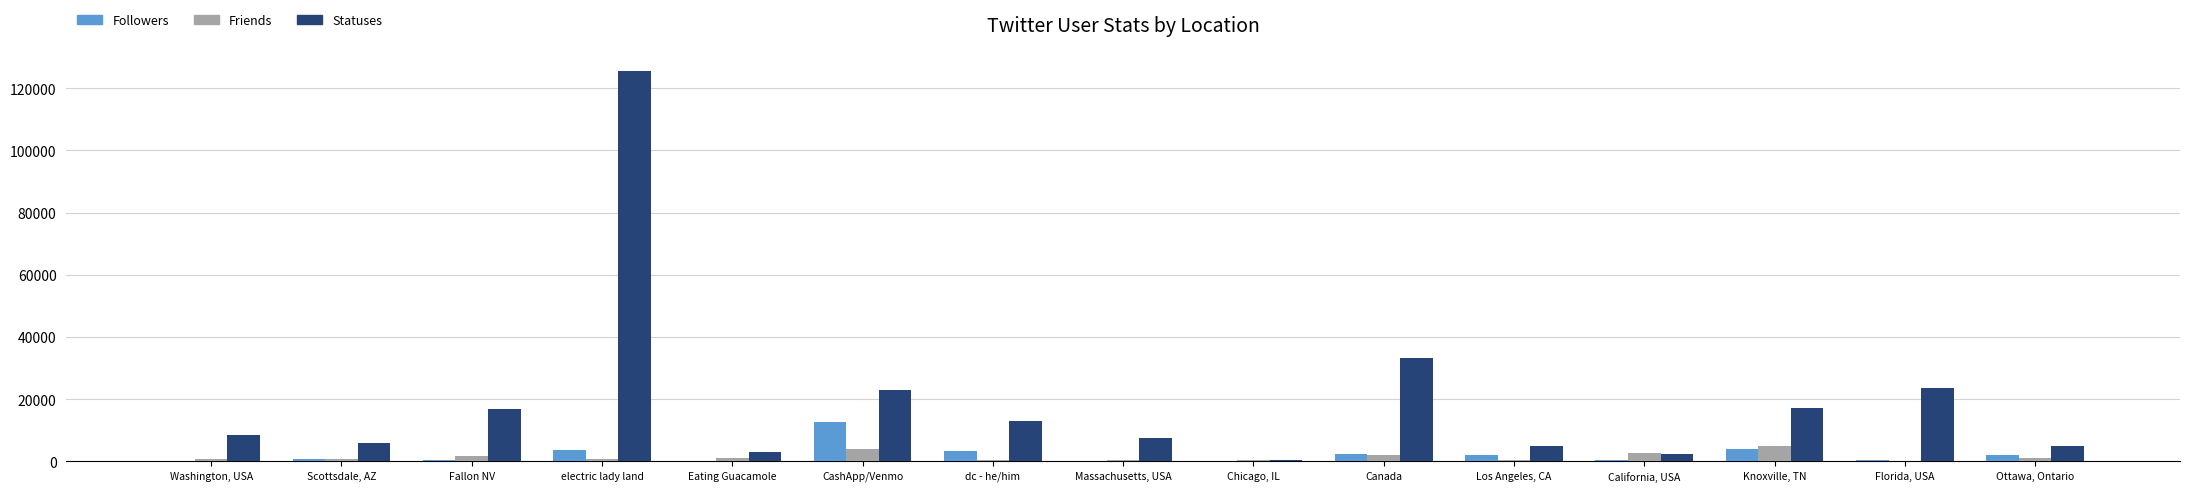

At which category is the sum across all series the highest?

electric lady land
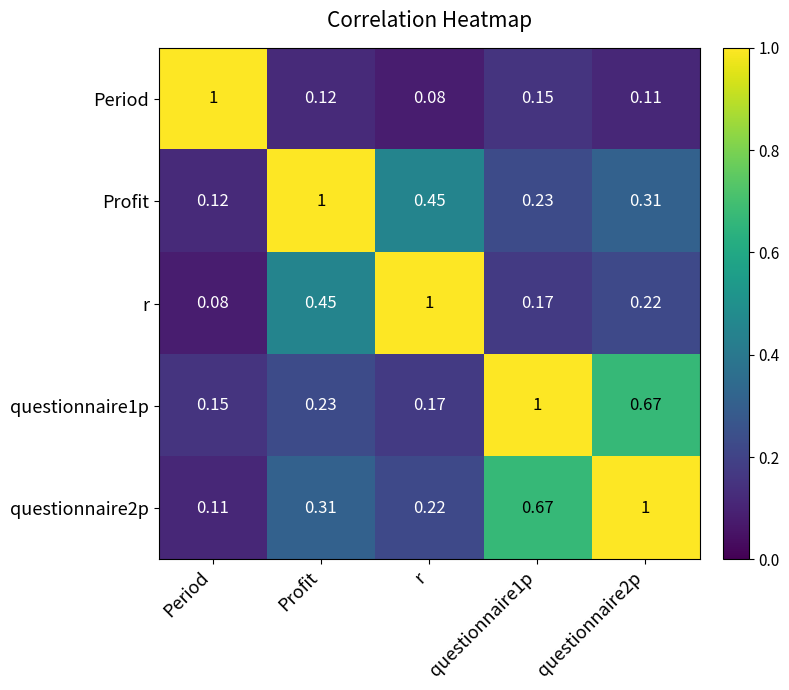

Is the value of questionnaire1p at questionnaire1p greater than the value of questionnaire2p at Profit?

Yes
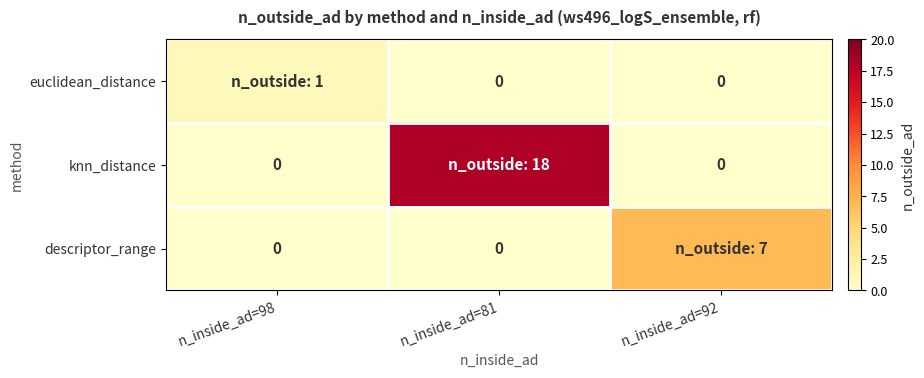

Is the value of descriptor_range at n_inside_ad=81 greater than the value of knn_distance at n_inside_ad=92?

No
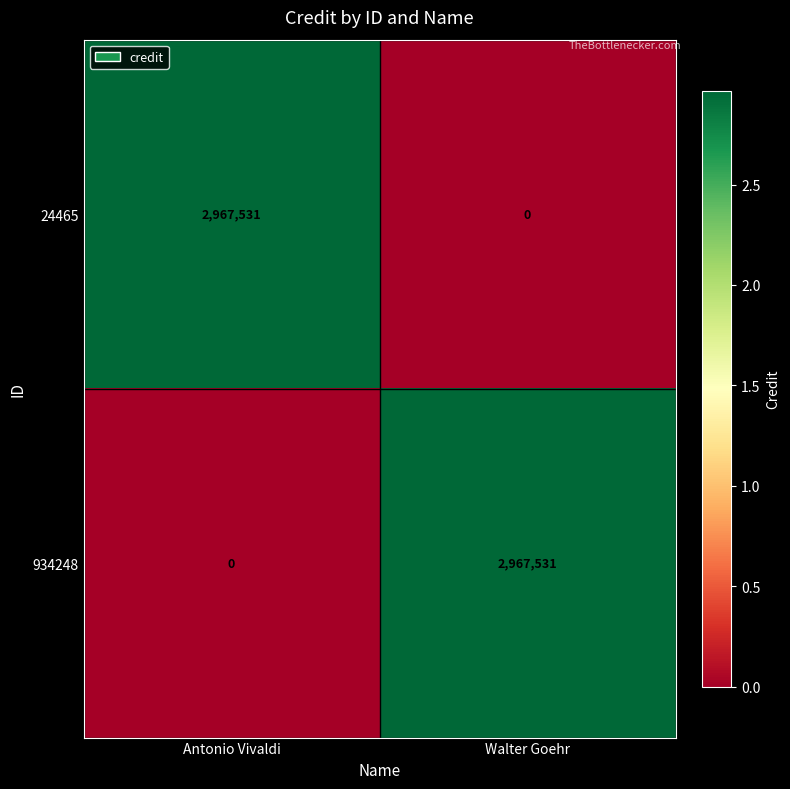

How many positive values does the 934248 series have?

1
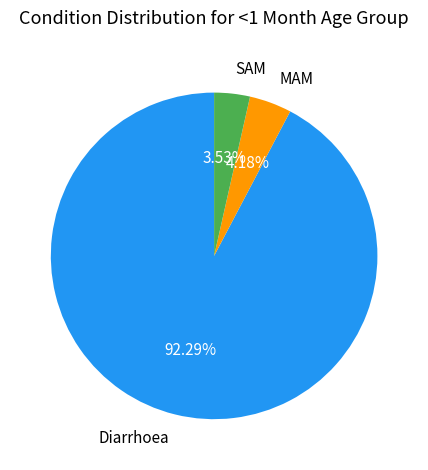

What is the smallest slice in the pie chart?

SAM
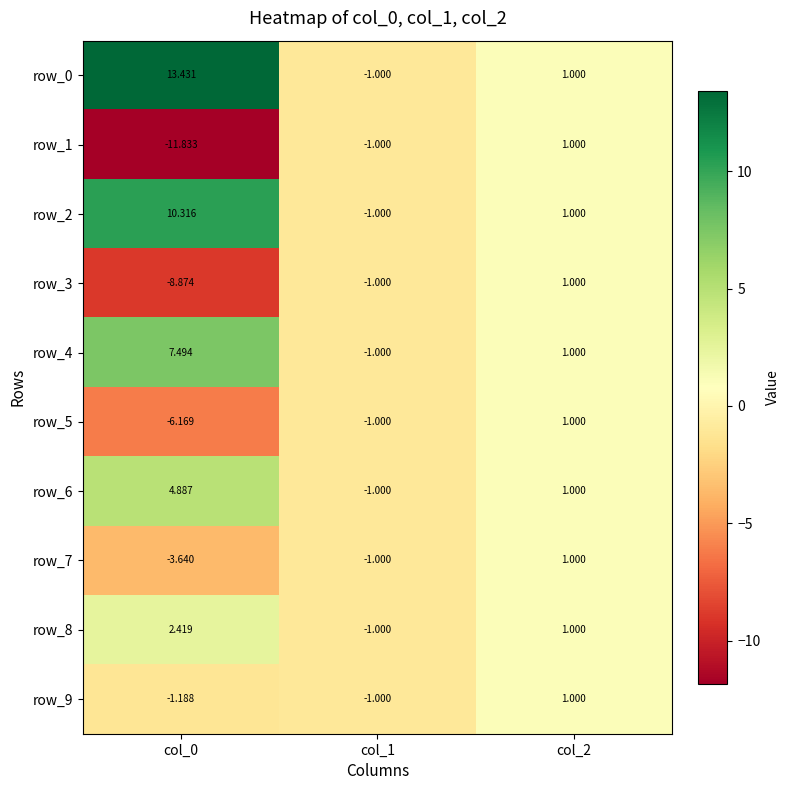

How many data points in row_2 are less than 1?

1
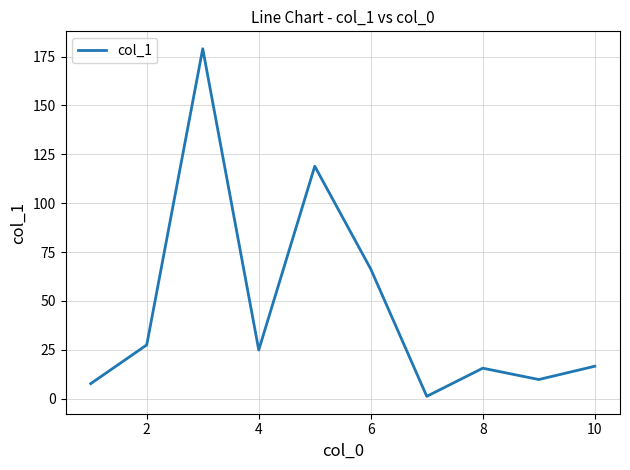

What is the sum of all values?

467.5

■ ■ ■ ■ ■ ■ ■

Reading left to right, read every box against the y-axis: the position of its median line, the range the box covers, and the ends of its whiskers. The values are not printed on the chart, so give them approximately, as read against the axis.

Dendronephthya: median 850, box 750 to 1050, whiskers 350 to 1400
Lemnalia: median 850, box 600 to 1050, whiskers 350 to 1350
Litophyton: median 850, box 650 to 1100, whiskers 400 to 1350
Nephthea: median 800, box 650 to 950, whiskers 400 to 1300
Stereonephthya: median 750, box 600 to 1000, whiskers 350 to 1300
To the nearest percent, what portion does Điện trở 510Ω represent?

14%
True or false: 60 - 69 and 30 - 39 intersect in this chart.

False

■ ■ ■ ■ ■ ■ ■

WHAT YOU HAVE TO DO: Lay out the records starting at the line that contains "Reading left to" and ending at the line that contains "To the nearest" as a JSON list of strings, one string per line, with blank lines dropped.

SOLUTION:
[
  "Reading left to right, read every box against the y-axis: the position of its median line, the range the box covers, and the ends of its whiskers. The values are not printed on the chart, so give them approximately, as read against the axis.",
  "Dendronephthya: median 850, box 750 to 1050, whiskers 350 to 1400",
  "Lemnalia: median 850, box 600 to 1050, whiskers 350 to 1350",
  "Litophyton: median 850, box 650 to 1100, whiskers 400 to 1350",
  "Nephthea: median 800, box 650 to 950, whiskers 400 to 1300",
  "Stereonephthya: median 750, box 600 to 1000, whiskers 350 to 1300",
  "To the nearest percent, what portion does Điện trở 510Ω represent?"
]